+++ Excerpted records +++

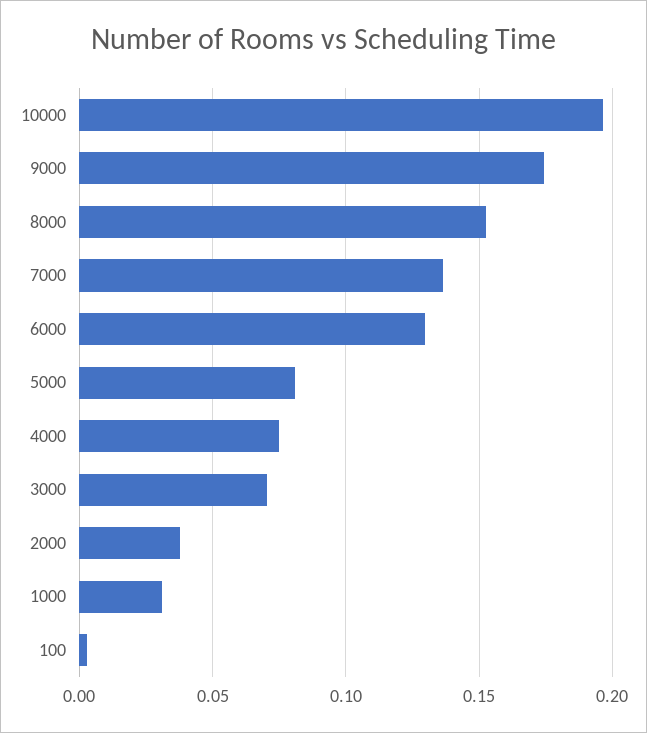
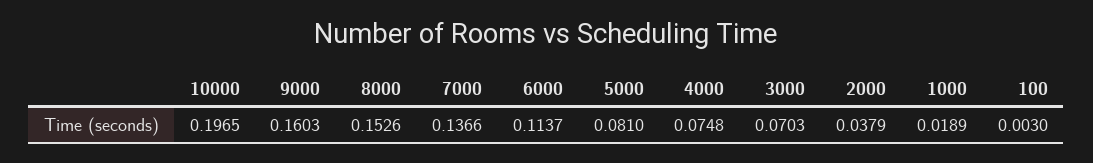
  {
    "10000": 0.1965,
-   "9000": 0.175,
+   "9000": 0.1603,
    "8000": 0.1526,
    "7000": 0.1366,
-   "6000": 0.13,
+   "6000": 0.1137,
    "5000": 0.081,
    "4000": 0.0748,
    "3000": 0.0703,
    "2000": 0.0379,
-   "1000": 0.03,
+   "1000": 0.0189,
    "100": 0.003
  }

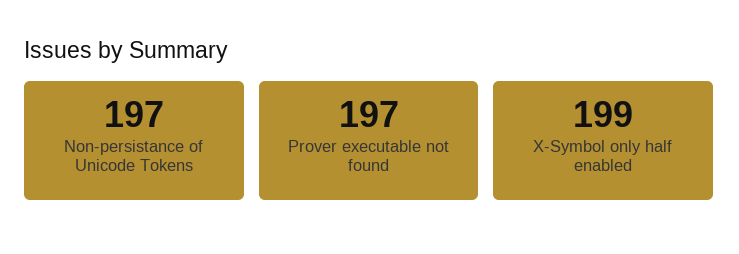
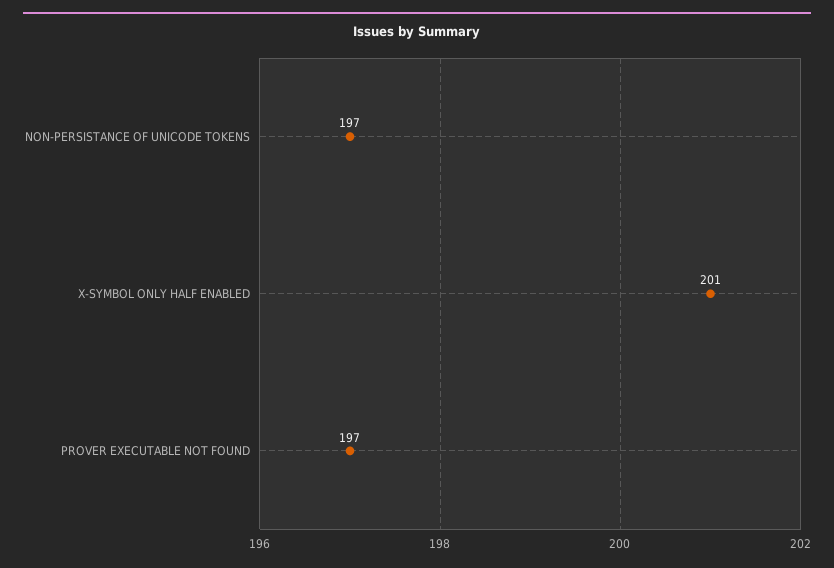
  {
    "Non-persistance of Unicode Tokens": 197,
    "Prover executable not found": 197,
-   "X-Symbol only half enabled": 199
+   "X-Symbol only half enabled": 201
  }

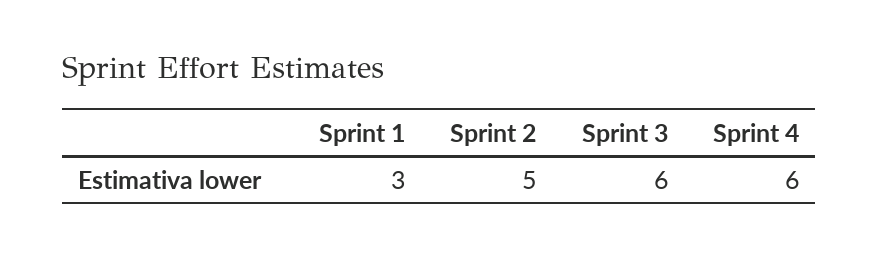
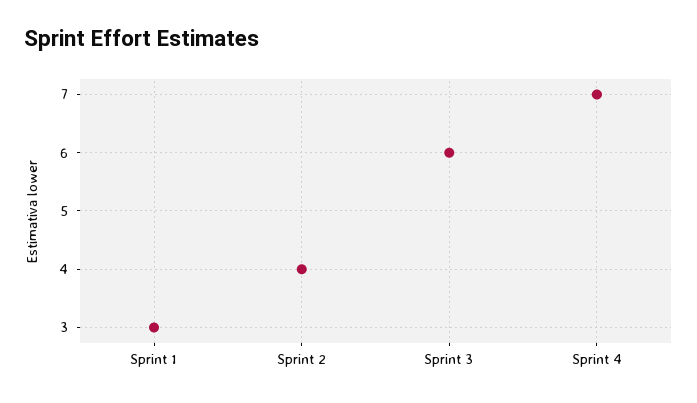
  {
    "Sprint 1": 3,
-   "Sprint 2": 5,
+   "Sprint 2": 4,
    "Sprint 3": 6,
-   "Sprint 4": 6
+   "Sprint 4": 7
  }

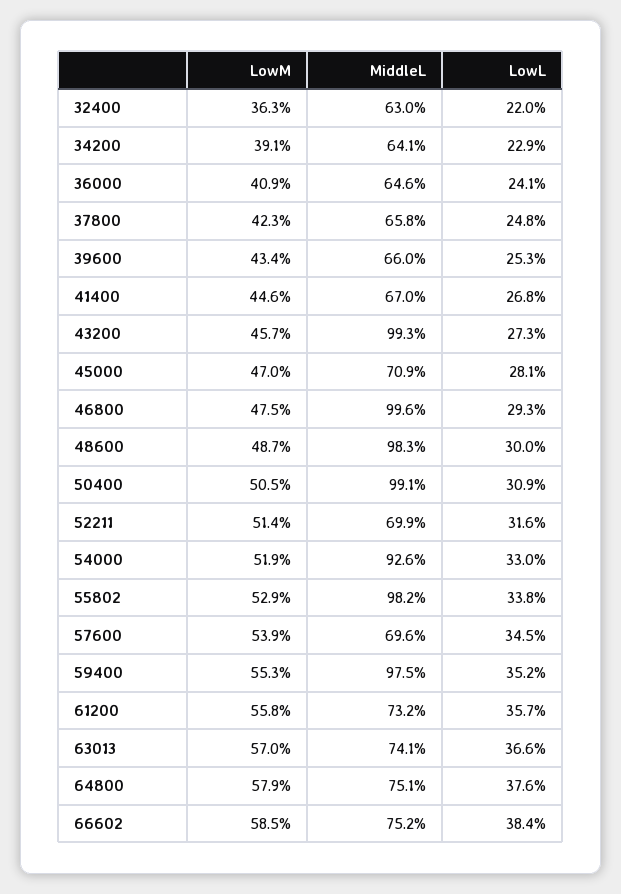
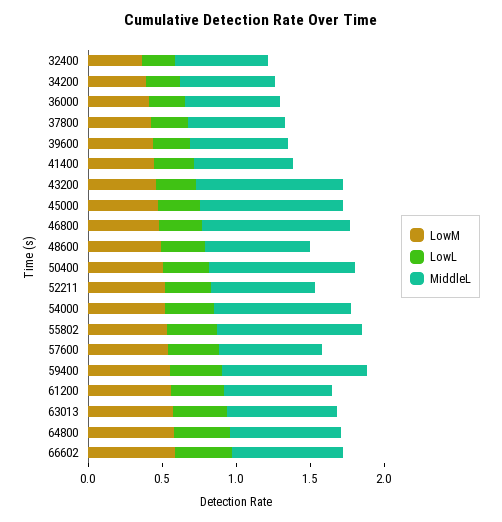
  {
    "LowM": {
      "32400": 0.363,
      "34200": 0.391,
      "36000": 0.409,
      "37800": 0.423,
      "39600": 0.434,
      "41400": 0.446,
      "43200": 0.457,
      "45000": 0.47,
      "46800": 0.475,
      "48600": 0.487,
      "50400": 0.505,
      "52211": 0.514,
      "54000": 0.519,
      "55802": 0.529,
      "57600": 0.539,
      "59400": 0.553,
      "61200": 0.558,
      "63013": 0.57,
      "64800": 0.579,
      "66602": 0.585
    },
    "MiddleL": {
      "32400": 0.63,
      "34200": 0.641,
      "36000": 0.646,
      "37800": 0.658,
      "39600": 0.66,
      "41400": 0.67,
      "43200": 0.993,
-     "45000": 0.709,
+     "45000": 1,
      "46800": 0.996,
-     "48600": 0.983,
+     "48600": 0.7,
      "50400": 0.991,
      "52211": 0.699,
      "54000": 0.926,
      "55802": 0.982,
      "57600": 0.696,
      "59400": 0.975,
      "61200": 0.732,
      "63013": 0.741,
      "64800": 0.751,
      "66602": 0.752
    },
    "LowL": {
      "32400": 0.22,
      "34200": 0.229,
      "36000": 0.241,
      "37800": 0.248,
      "39600": 0.253,
      "41400": 0.268,
      "43200": 0.273,
      "45000": 0.281,
      "46800": 0.293,
      "48600": 0.3,
      "50400": 0.309,
      "52211": 0.316,
      "54000": 0.33,
      "55802": 0.338,
      "57600": 0.345,
      "59400": 0.352,
      "61200": 0.357,
      "63013": 0.366,
      "64800": 0.376,
      "66602": 0.384
    }
  }

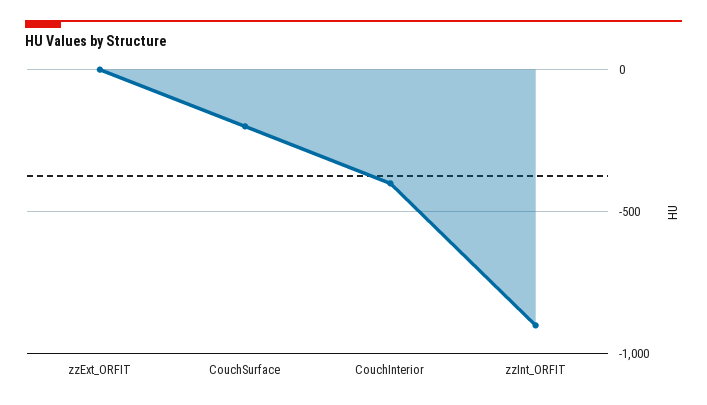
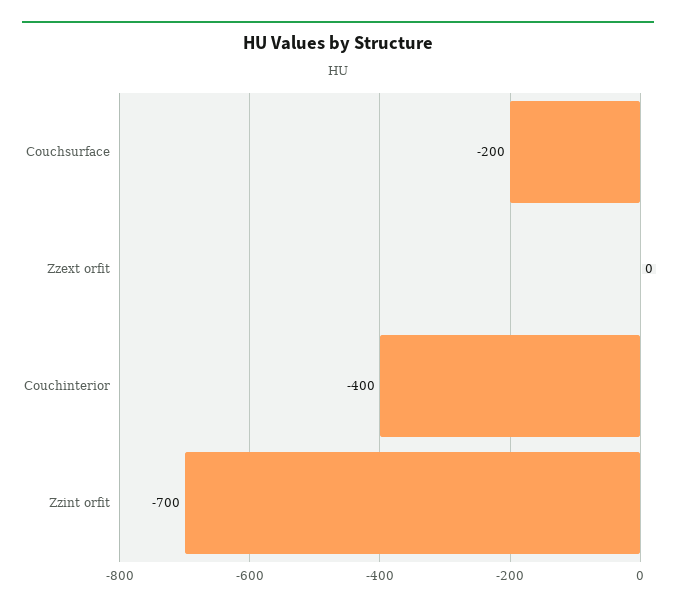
  {
    "zzExt_ORFIT": 0,
    "CouchSurface": -200,
    "CouchInterior": -400,
-   "zzInt_ORFIT": -900
+   "zzInt_ORFIT": -700
  }

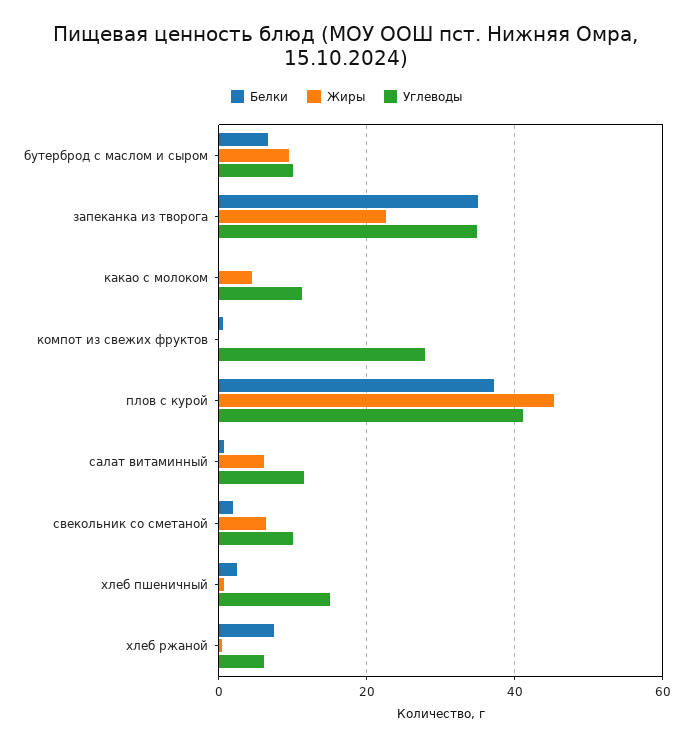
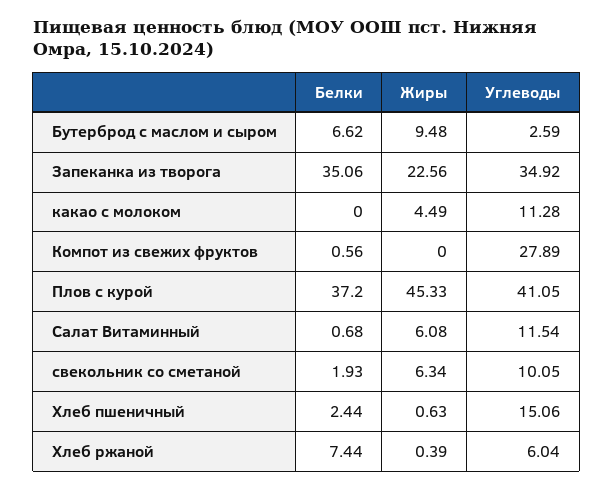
  {
    "Белки": {
      "бутерброд с маслом и сыром": 6.62,
      "запеканка из творога": 35.06,
      "какао с молоком": 0,
      "компот из свежих фруктов": 0.56,
      "плов с курой": 37.2,
      "салат витаминный": 0.68,
      "свекольник со сметаной": 1.93,
      "хлеб пшеничный": 2.44,
      "хлеб ржаной": 7.44
    },
    "Жиры": {
      "бутерброд с маслом и сыром": 9.48,
      "запеканка из творога": 22.56,
      "какао с молоком": 4.49,
      "компот из свежих фруктов": 0,
      "плов с курой": 45.33,
      "салат витаминный": 6.08,
      "свекольник со сметаной": 6.34,
      "хлеб пшеничный": 0.63,
      "хлеб ржаной": 0.39
    },
    "Углеводы": {
-     "бутерброд с маслом и сыром": 10,
+     "бутерброд с маслом и сыром": 2.59,
      "запеканка из творога": 34.92,
      "какао с молоком": 11.28,
      "компот из свежих фруктов": 27.89,
      "плов с курой": 41.05,
      "салат витаминный": 11.54,
      "свекольник со сметаной": 10.05,
      "хлеб пшеничный": 15.06,
      "хлеб ржаной": 6.04
    }
  }

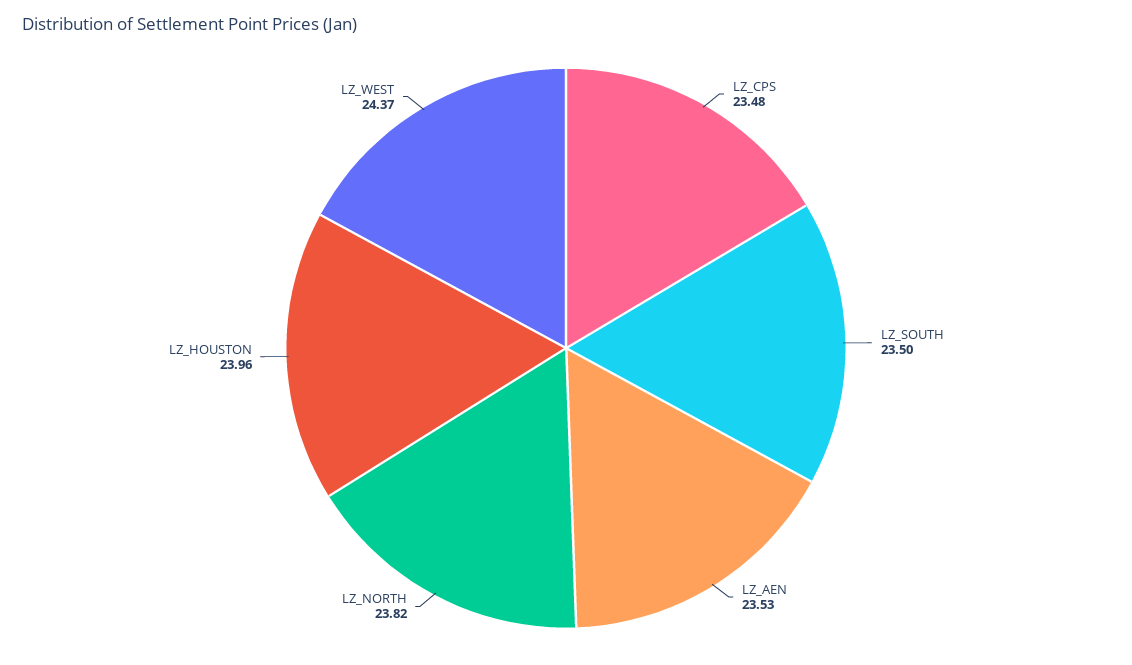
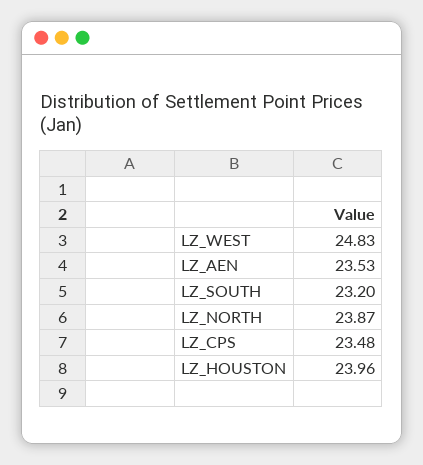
  {
    "LZ_CPS": 23.48,
-   "LZ_SOUTH": 23.5,
+   "LZ_SOUTH": 23.2,
    "LZ_AEN": 23.53,
-   "LZ_NORTH": 23.82,
+   "LZ_NORTH": 23.87,
    "LZ_HOUSTON": 23.96,
-   "LZ_WEST": 24.37
+   "LZ_WEST": 24.83
  }

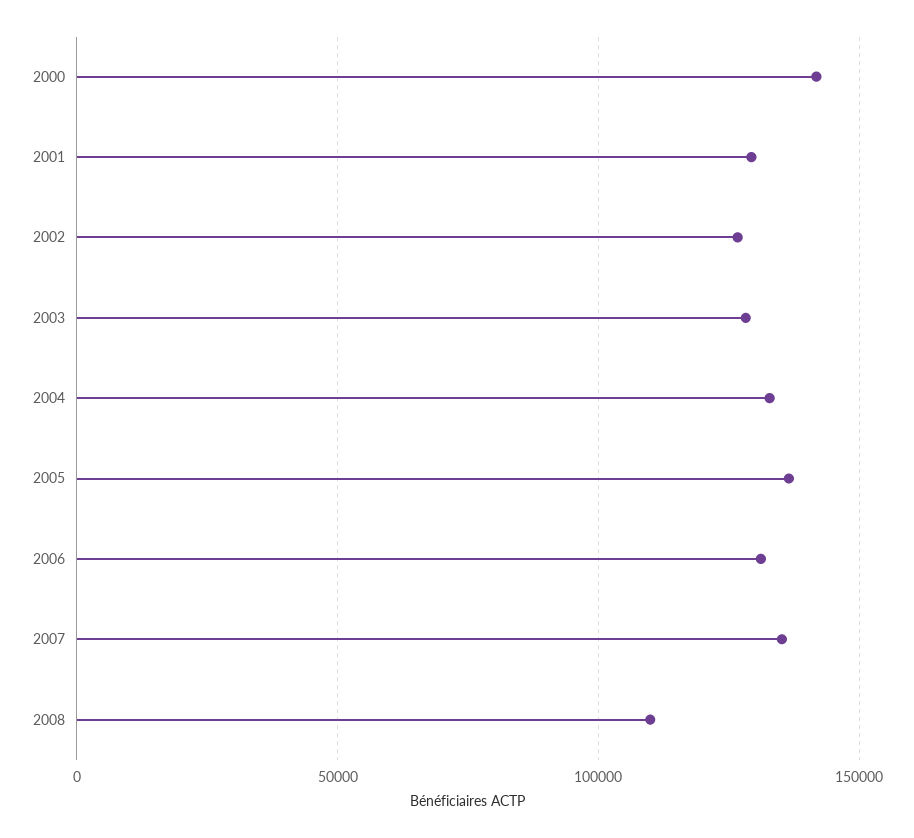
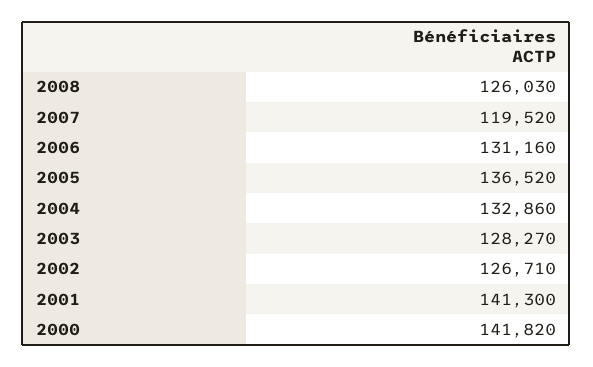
  {
    "2000": 141820,
-   "2001": 130000,
+   "2001": 141300,
    "2002": 126710,
    "2003": 128270,
    "2004": 132860,
    "2005": 136520,
    "2006": 131160,
-   "2007": 135000,
+   "2007": 119520,
-   "2008": 110000
+   "2008": 126030
  }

+++

For the entries above, return an exact copy that omits the images.

→ Answer to the exercise
  {
    "10000": 0.1965,
-   "9000": 0.175,
+   "9000": 0.1603,
    "8000": 0.1526,
    "7000": 0.1366,
-   "6000": 0.13,
+   "6000": 0.1137,
    "5000": 0.081,
    "4000": 0.0748,
    "3000": 0.0703,
    "2000": 0.0379,
-   "1000": 0.03,
+   "1000": 0.0189,
    "100": 0.003
  }

  {
    "Non-persistance of Unicode Tokens": 197,
    "Prover executable not found": 197,
-   "X-Symbol only half enabled": 199
+   "X-Symbol only half enabled": 201
  }

  {
    "Sprint 1": 3,
-   "Sprint 2": 5,
+   "Sprint 2": 4,
    "Sprint 3": 6,
-   "Sprint 4": 6
+   "Sprint 4": 7
  }

  {
    "LowM": {
      "32400": 0.363,
      "34200": 0.391,
      "36000": 0.409,
      "37800": 0.423,
      "39600": 0.434,
      "41400": 0.446,
      "43200": 0.457,
      "45000": 0.47,
      "46800": 0.475,
      "48600": 0.487,
      "50400": 0.505,
      "52211": 0.514,
      "54000": 0.519,
      "55802": 0.529,
      "57600": 0.539,
      "59400": 0.553,
      "61200": 0.558,
      "63013": 0.57,
      "64800": 0.579,
      "66602": 0.585
    },
    "MiddleL": {
      "32400": 0.63,
      "34200": 0.641,
      "36000": 0.646,
      "37800": 0.658,
      "39600": 0.66,
      "41400": 0.67,
      "43200": 0.993,
-     "45000": 0.709,
+     "45000": 1,
      "46800": 0.996,
-     "48600": 0.983,
+     "48600": 0.7,
      "50400": 0.991,
      "52211": 0.699,
      "54000": 0.926,
      "55802": 0.982,
      "57600": 0.696,
      "59400": 0.975,
      "61200": 0.732,
      "63013": 0.741,
      "64800": 0.751,
      "66602": 0.752
    },
    "LowL": {
      "32400": 0.22,
      "34200": 0.229,
      "36000": 0.241,
      "37800": 0.248,
      "39600": 0.253,
      "41400": 0.268,
      "43200": 0.273,
      "45000": 0.281,
      "46800": 0.293,
      "48600": 0.3,
      "50400": 0.309,
      "52211": 0.316,
      "54000": 0.33,
      "55802": 0.338,
      "57600": 0.345,
      "59400": 0.352,
      "61200": 0.357,
      "63013": 0.366,
      "64800": 0.376,
      "66602": 0.384
    }
  }

  {
    "zzExt_ORFIT": 0,
    "CouchSurface": -200,
    "CouchInterior": -400,
-   "zzInt_ORFIT": -900
+   "zzInt_ORFIT": -700
  }

  {
    "Белки": {
      "бутерброд с маслом и сыром": 6.62,
      "запеканка из творога": 35.06,
      "какао с молоком": 0,
      "компот из свежих фруктов": 0.56,
      "плов с курой": 37.2,
      "салат витаминный": 0.68,
      "свекольник со сметаной": 1.93,
      "хлеб пшеничный": 2.44,
      "хлеб ржаной": 7.44
    },
    "Жиры": {
      "бутерброд с маслом и сыром": 9.48,
      "запеканка из творога": 22.56,
      "какао с молоком": 4.49,
      "компот из свежих фруктов": 0,
      "плов с курой": 45.33,
      "салат витаминный": 6.08,
      "свекольник со сметаной": 6.34,
      "хлеб пшеничный": 0.63,
      "хлеб ржаной": 0.39
    },
    "Углеводы": {
-     "бутерброд с маслом и сыром": 10,
+     "бутерброд с маслом и сыром": 2.59,
      "запеканка из творога": 34.92,
      "какао с молоком": 11.28,
      "компот из свежих фруктов": 27.89,
      "плов с курой": 41.05,
      "салат витаминный": 11.54,
      "свекольник со сметаной": 10.05,
      "хлеб пшеничный": 15.06,
      "хлеб ржаной": 6.04
    }
  }

  {
    "LZ_CPS": 23.48,
-   "LZ_SOUTH": 23.5,
+   "LZ_SOUTH": 23.2,
    "LZ_AEN": 23.53,
-   "LZ_NORTH": 23.82,
+   "LZ_NORTH": 23.87,
    "LZ_HOUSTON": 23.96,
-   "LZ_WEST": 24.37
+   "LZ_WEST": 24.83
  }

  {
    "2000": 141820,
-   "2001": 130000,
+   "2001": 141300,
    "2002": 126710,
    "2003": 128270,
    "2004": 132860,
    "2005": 136520,
    "2006": 131160,
-   "2007": 135000,
+   "2007": 119520,
-   "2008": 110000
+   "2008": 126030
  }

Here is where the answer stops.